The board of directors of the subsidiary are responsible to manage the business and affairs of the subsidiary. The board selects officers and the officers are responsible to execute the policies of the board. The officers of the subsidiary do not “report” to the officers or board of the parent nor are they responsible to the officers or board of the parent corporation. This does not mean, however, that there is no communication between the subsidiary’s CEO and the parent. After all, the parent owns the subsidiary and by virtue of its ownership or control is entitled to examine the subsidiary’s financial reports and business plan, and to otherwise hold the subsidiary and its management accountable for the performance expectations of the parent.
What Legal Risks Are Likely In The Parent/Subsidiary Relationship?
A parent corporation may hold its subsidiary accountable for the expectations of its board of directors. And, this is the purpose of the parent’s control of its subsidiary: to hold it accountable for performance. As long as the parent permits the subsidiary to act independently under the direction of its board, there is little risk to the parent of being found liable for the negligence or wrong-doing of the subsidiary. After all, the parent in a parent/subsidiary relationship is merely a stockholder, and the law is clear that a stockholder is not liable for the actions, debts, or obligations of the corporation.However, if the parent exercises excessive control over the subsidiary by, e.g., commingling funds, interchanging employees, having its board serve as the board of the subsidiary, sharing office facilities, using a common letterhead, and otherwise blurring the distinctions between the parent and the subsidiary as separate independent corporations, then each corporation is at risk for the unfunded liabilities of the other under the legal doctrine of “alter ego.”

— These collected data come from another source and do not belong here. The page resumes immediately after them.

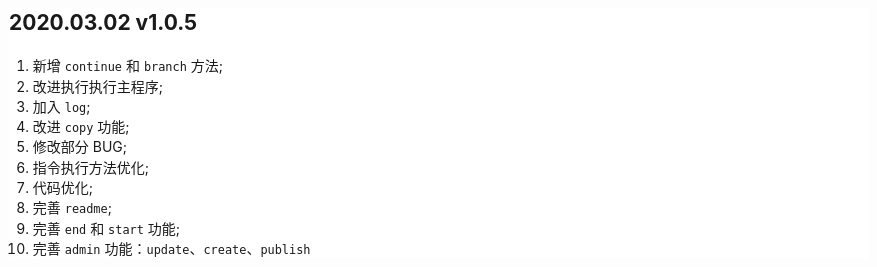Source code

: ## 2020.03.02 v1.0.5

1. 新增 `continue` 和 `branch` 方法;
2. 改进执行执行主程序;
3. 加入 `log`;
4. 改进 `copy` 功能;
5. 修改部分 BUG;
6. 指令执行方法优化;
7. 代码优化;
8. 完善 `readme`;
9. 完善 `end` 和 `start` 功能;
10. 完善 `admin` 功能：`update`、`create`、`publish`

Under this doctrine, a litigant may “pierce the corporate veil” of the subsidiary corporation and reach the assets of the parent corporation under the theory that the two corporations, for legal liability purposes, are not two independent corporations, but are but one corporation in fact. In this way, the litigant may seek payment of an unfunded liability of one corporation from another corporation. It must be noted, however, that a litigant pursuing an alter ego theory of liability has an uphill fight. Courts are not likely to permit a litigant to “pierce the corporate veil” of a corporation and reach the assets of its parent shareholder, unless it is abundantly clear that the two corporations were indistinguishable as separate corporate entities and are operating as one corporation.
How Should The Parent/Subsidiary Relationship Be Managed?
The parent corporation, by virtue of its voting control of the subsidiary, has the power to hold the subsidiary accountable for its performance. Since the parent retains voting control, it has the authority to select the subsidiary’s directors. This is a most important aspect of the parent’s control of its subsidiary. By selecting qualified, and to some extent indoctrinated, directors, the parent puts into place the subsidiary’s board of directors. This board manages the business and affairs of the subsidiary, makes policy, selects its officers, provides oversight of the subsidiary’s activities, and functions as the subsidiary’s governing body.
The parent’s selection of the subsidiary’s directors is a critical exercise of authority. A wrong-headed decision here risks mismanagement of the subsidiary.
Thus, not only should the subsidiary’s directors be selected with care, they should be “schooled” in a formal board training program which teaches individuals what they should know about being a director of a corporation. Not everyone is suited for being a director of a corporation. Today, a business corporation can often present challenges which tax the ability of the most gifted board members. While it would be a stretch to impute liability to a parent corporation for its “negligent” selection of subsidiary directors, nevertheless prudent selections should be made, and individuals selected as directors should undertake a board training experience to prepare them to meet the challenges of the corporation they serve. A procedure for schooling directors is a matter best defined by appropriate provisions in the subsidiary’s bylaws.